Rocco Festa, vicepresidente della Cooperativa Farsi Prossimo di Caritas ambrosiana, riflette sull’emergenza al centro del convegno del 5 luglio a Milano: «Sempre più difficile trovare qualcuno da assumere»
di Stefania
Cecchetti
Turni che ruotano sulle 24 ore, 365 giorni l’anno. Stipendi che non superano i 1300 euro al mese. A queste condizioni, valli a trovare dei giovani disposti a fare gli educatori, al netto di tutte le riflessioni che si vanno moltiplicando sulla “generazione degli sfaticati”.

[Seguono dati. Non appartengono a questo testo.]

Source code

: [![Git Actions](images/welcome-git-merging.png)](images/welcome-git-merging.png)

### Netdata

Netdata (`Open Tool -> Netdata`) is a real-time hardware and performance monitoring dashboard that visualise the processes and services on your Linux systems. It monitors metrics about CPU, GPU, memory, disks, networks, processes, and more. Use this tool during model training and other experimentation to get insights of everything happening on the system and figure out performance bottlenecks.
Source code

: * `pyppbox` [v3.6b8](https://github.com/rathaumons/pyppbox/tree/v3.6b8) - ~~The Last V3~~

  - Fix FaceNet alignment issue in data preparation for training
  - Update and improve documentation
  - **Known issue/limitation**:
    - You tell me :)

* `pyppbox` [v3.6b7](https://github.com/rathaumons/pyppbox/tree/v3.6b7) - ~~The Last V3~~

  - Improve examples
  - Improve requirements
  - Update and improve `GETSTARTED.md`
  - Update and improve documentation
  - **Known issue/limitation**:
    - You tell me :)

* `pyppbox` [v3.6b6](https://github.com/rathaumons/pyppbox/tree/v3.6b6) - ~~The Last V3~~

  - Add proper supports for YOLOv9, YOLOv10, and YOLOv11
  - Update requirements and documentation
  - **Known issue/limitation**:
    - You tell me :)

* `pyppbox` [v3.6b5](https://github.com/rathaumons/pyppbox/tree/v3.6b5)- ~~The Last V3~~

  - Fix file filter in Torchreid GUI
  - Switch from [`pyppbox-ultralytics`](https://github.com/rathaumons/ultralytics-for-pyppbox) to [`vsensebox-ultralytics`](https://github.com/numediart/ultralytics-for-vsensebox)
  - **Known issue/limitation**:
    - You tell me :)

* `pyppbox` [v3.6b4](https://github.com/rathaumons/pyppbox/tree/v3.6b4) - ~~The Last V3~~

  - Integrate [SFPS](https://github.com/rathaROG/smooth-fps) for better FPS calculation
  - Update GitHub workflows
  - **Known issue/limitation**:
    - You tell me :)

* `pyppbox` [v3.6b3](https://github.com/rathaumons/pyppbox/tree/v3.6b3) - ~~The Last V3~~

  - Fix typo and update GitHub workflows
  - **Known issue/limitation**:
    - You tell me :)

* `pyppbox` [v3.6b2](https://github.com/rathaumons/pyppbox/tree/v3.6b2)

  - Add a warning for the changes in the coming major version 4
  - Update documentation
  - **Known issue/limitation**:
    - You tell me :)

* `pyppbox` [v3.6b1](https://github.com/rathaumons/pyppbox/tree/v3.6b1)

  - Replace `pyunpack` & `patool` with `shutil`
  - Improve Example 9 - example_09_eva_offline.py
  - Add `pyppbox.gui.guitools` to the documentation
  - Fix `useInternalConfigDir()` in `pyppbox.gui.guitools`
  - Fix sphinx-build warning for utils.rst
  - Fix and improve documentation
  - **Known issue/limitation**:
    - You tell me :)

Rocco Festa è direttore delle aree operative e vicepresidente della Cooperativa Farsi Prossimo, promossa da Caritas ambrosiana e attiva principalmente nel campo dell’accoglienza dei rifugiati, delle donne vittime di tratta e maltrattamento, dei senza fissa dimora e dei minori. Festa ci racconta com’è la crisi del mercato del lavoro educativo vista da dentro: «Possiamo senza dubbio parlare di emergenza – dice -. Se fino a un anno fa alla pubblicazione di un annuncio nell’arco di poche ore ricevevo centinaia di curricula, oggi gli educatori che rispondono si possono contare sulle dita di una mano».
Precarietà accentuata
Cos’è cambiato? «È una combinazione di vari fattori – spiega Festa -. Uno è l’accentuarsi delle condizioni di precarietà. Il rapporto tra le pubbliche amministrazioni e il terzo settore si basa su contratti per l’erogazione di servizi che si vanno sempre di più frazionando: se prima lavoravamo con bandi triennali, oggi abbiamo contratti molto più brevi, che non consentono di stabilizzare le persone. Un altro problema è che i bandi delle pubbliche amministrazioni non hanno recepito i rinnovi contrattuali del terzo settore. Le rette giornaliere che noi enti del terzo settore percepiamo per l’accoglienza di un minore o di un rifugiato in una comunità non sono aumentate, come possiamo far fronte ai pur piccoli aumenti di stipendio degli educatori previsti?». Si spiega così la recente rinuncia di una ventina di enti all’accreditamento con il Comune di Milano per la gestione di comunità residenziali per minori o comunità mamma-bambino, che lascia oltre 500 posti vacanti. Il documento proposto da Cnca (Coordinamento nazionale comunità di accoglienza) e Forum del Terzo settore, in cui si spiegano le ragioni, è stato firmato anche dalla cooperativa Farsi Prossimo.
Ci vuole la laurea
Una ulteriore causa della carenza di personale educativo ha radici lontane, nella legge 205/2017, meglio nota come Legge Iori, che ha ridefinito le condizioni per svolgere la professione di educatore professionale in ambito socio-pedagogico: «Oggi è possibile diventare educatore esclusivamente a seguito della Laurea in Scienze dell’educazione, mentre prima si accedeva alla professione anche attraverso altri percorsi formativi, come le scuole regionali per educatori professionali. Tutta una fetta di professionisti da un giorno all’altro si è ritrovata con in mano un titolo non più riconosciuto. Situazione a cui recentemente ha tentato di ovviare Regione Lombardia, con la delibera 6443 del 31/5/22 che ha ampliato la possibilità di accreditare nelle strutture socio educative anche figure professionali diverse, come psicologi e assistenti sociali». Una misura che, però, ha l’aria di essere la pezza su una coperta che rimane troppo corta: «Chiediamo giustamente una preparazione universitaria per una professione delicata e strategica – conclude Festa -: è un lavoro usurante, di continuo contatto con problematiche importanti e di confronto con il disagio. Eppure la retribuzione è fra le più basse nell’ambito delle professioni a cui si accede per laurea. Non mi stupisce che ai colloqui i candidati mi dicano di preferire trovare impiego come commessi. Un lavoro altrettanto poco pagato, ma con orari più ortodossi e minori responsabilità».